I would too, said Suttree.
I’d drink off of it in a minute.
Suttree grinned.
Course maybe if you was dead you’d think different. I mean, if you’re dead and all why I expect you got to be pretty religious.
We’d drink you a toast. Have a good time.
Richard smiled wanly. Well, he said. I like a good time well as the next feller.
I’ll get us another beer.
But Richard was fumbling in his pockets and he stopped Suttree with his hand. Let me get em Bud, he said. What do they get for a beer down here?
Thirty-five.
Richard frowned. He’s high, aint he? I reckon it’s on account of the gamblin.
He doesnt have a license.
For gamblin?
For anything. For living.
I never see him uptown he dont say hidy, said Richard. They dont make em no whiter.
He doled the change into Suttree’s palm and Suttree went to the box and got two more beers and came back to a new table. He took the blind man by the hand and led him to it. Doll raised her one eye from where she slept in her shapeless chair, her heavy arms folded across her bosom. One of the poker players jacked his chair back and reached for the stove door and opened it and looked in and she rose heavily and made her way across the floor to the coalscuttle. When she came back from tending the stove she wiped the tables that they’d read and eyed them curiously. Richard had his eyes closed and the smoke from his cigarette rose alongside his thin nose. Something had passed out on the river and the shanty lifted and settled in the swells. Richard suddenly placed his hands flat on the table. Then he lifted them off again as if it were hot. He took up his beer in both hands and held it like that. I aint readin no more, he said.
What is it? said Suttree.
The blind man sucked on his cigarette and shook his head. The thin gray webs of flesh in his neck trembled.
What is it? said Suttree.
There was an oil lamp sconced in the wall above the table and the blind man beneath it sat clearly lit. Suttree looked at his dead eyes but there was no way of seeing in. What is it? he said again.
You knowed what it was, didnt ye?
No. I dont know.
You aint done it for meanness?
I swear I dont know what it says. He was running his own hand under the table but he could not read the stone.

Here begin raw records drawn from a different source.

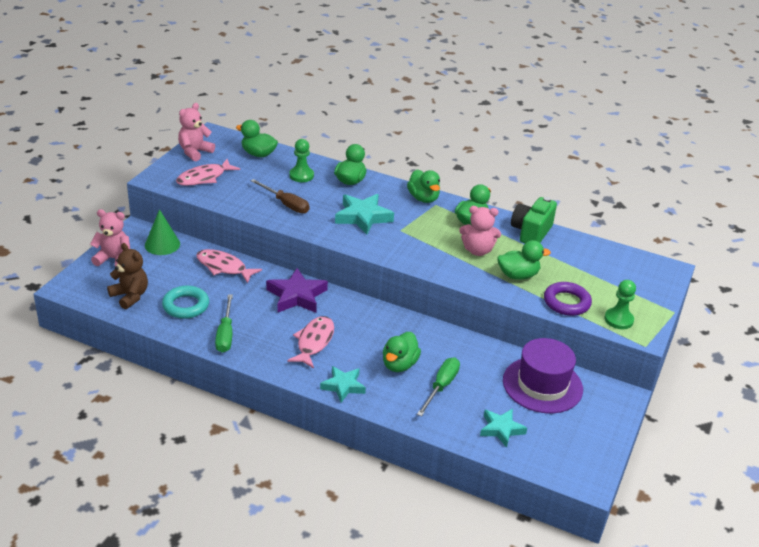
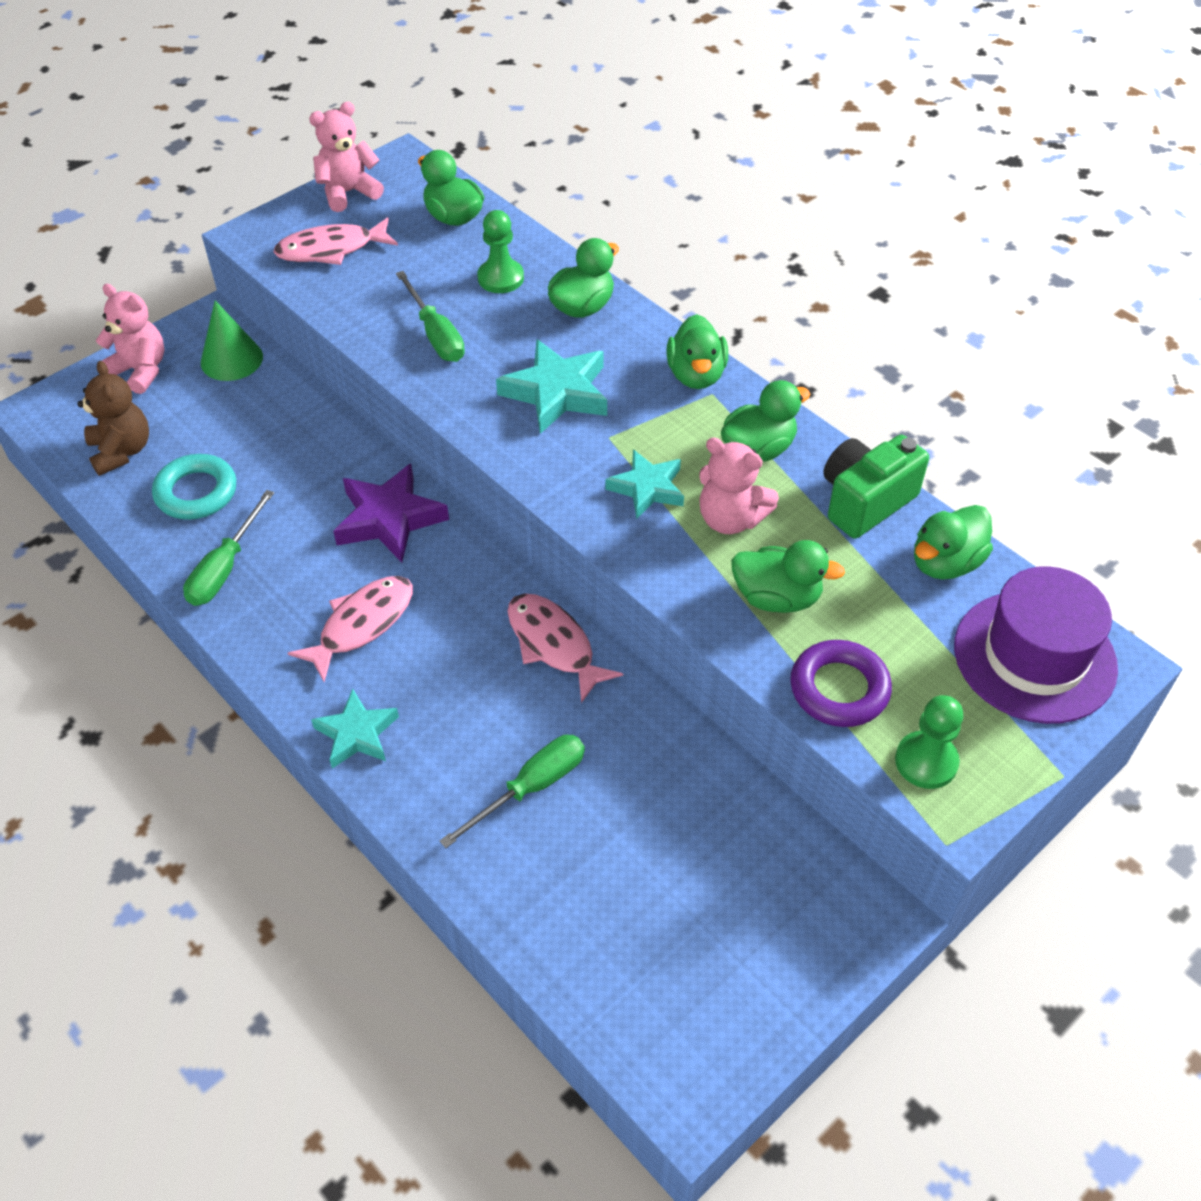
camera: 25 degrees right, 15 degrees up
(224, 267) = (303, 429): pink fish -> pink fish (554, 644)
(286, 204) = (435, 334): brown screwdriver -> green screwdriver
(399, 364) = (483, 716): green duck -> green duck (945, 563)
(501, 429) = (588, 920): turquoise star -> turquoise star (647, 488)
(542, 385) = (727, 843): purple hat -> purple hat (1034, 656)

Will you keep it to yourself? said Richard.
Yes. What does it say?
Tween you and me?
Yes.
It says William Callahan.
He woke early with the cold and sat in his cot crosslegged swaddled up in his blanket and looking out the small window. The sun kindled the haze into a salmoncolored drop against which the brittle trees stood like burnt lace. Charred looking sparrows japed and chittered on the rail. Suttree parted back the sackcloth curtains to better see downriver and the birds flew. He was still sitting there when someone came aboard and knocked at his door. He leaned and reached his shirt up from the floor. The knocking came again, someone called his name softly as if he ailed.
When he went to the door Reese was standing there. He carried a new cap in his hands and smiled thinly.
Come in, said Suttree.
I aint got but a minute. I come to give ye your shares.
Come in.
He stood in the little room holding his cap, one foot wide to shore himself against the tilted floor. Suttree sought his shoes under the bed and stepped into them sockless and turned and sat on the couch. Sit down, Reese, he said. Sit down.
Reese sat at the little table and took his pocketbook from the bib of his overalls and opened it. He lifted out a sheaf of bills tied with a dirty string and laid them on the table and folded the pocketbook and put it away again.
What’s that? said Suttree.
That’s your shares. We never got sold till last week. We had a awful lot of trouble.
I dont want it, said Suttree. Put it back in your pocket.
Reese set his lips and shook his head. It’s yourn, he said.
Well let me give it to you.
No.
Suttree looked at the money and shook his head. Where are you living now? he said.
We’re back up in Jefferson County. Willard run off.
How are you?
I’m okay. I never did understand that boy. I never would just get to where I could talk to him but what he’d up and do some hatefulness and it not a bit of use in the world in it.
Suttree ran his hand through his hair. The old man seemed small and older yet sitting there.
I never did blame ye for leavin out. Poor luck as we had I reckon ye’d of done better never to of took up with us to start. Did you ever know anybody to be so bad about luck?
Suttree said he had. He said that things would get better.
The old man shook his head doubtfully, paying the band of his cap through his fingers. I’m satisfied they caint get no worse, he said.
But there are no absolutes in human misery and things can always get worse, only Suttree didnt say so.
In the afternoon he went uptown. He bought a thick army sweater at Bower’s and he paid Stud twenty dollars on his lunch tab and he went to Regas and ate a steak dinner. When he got home he still had forty dollars left. As he let himself in at his door he thought he heard his name called somewhere like those sourceless voices that address our dreams. He went in and shut the door and lit the lamp and sat on the cot. As he was taking off his shoes he heard it again. Thin and far, somewhere in the night. He sat with a shoe in one hand listening.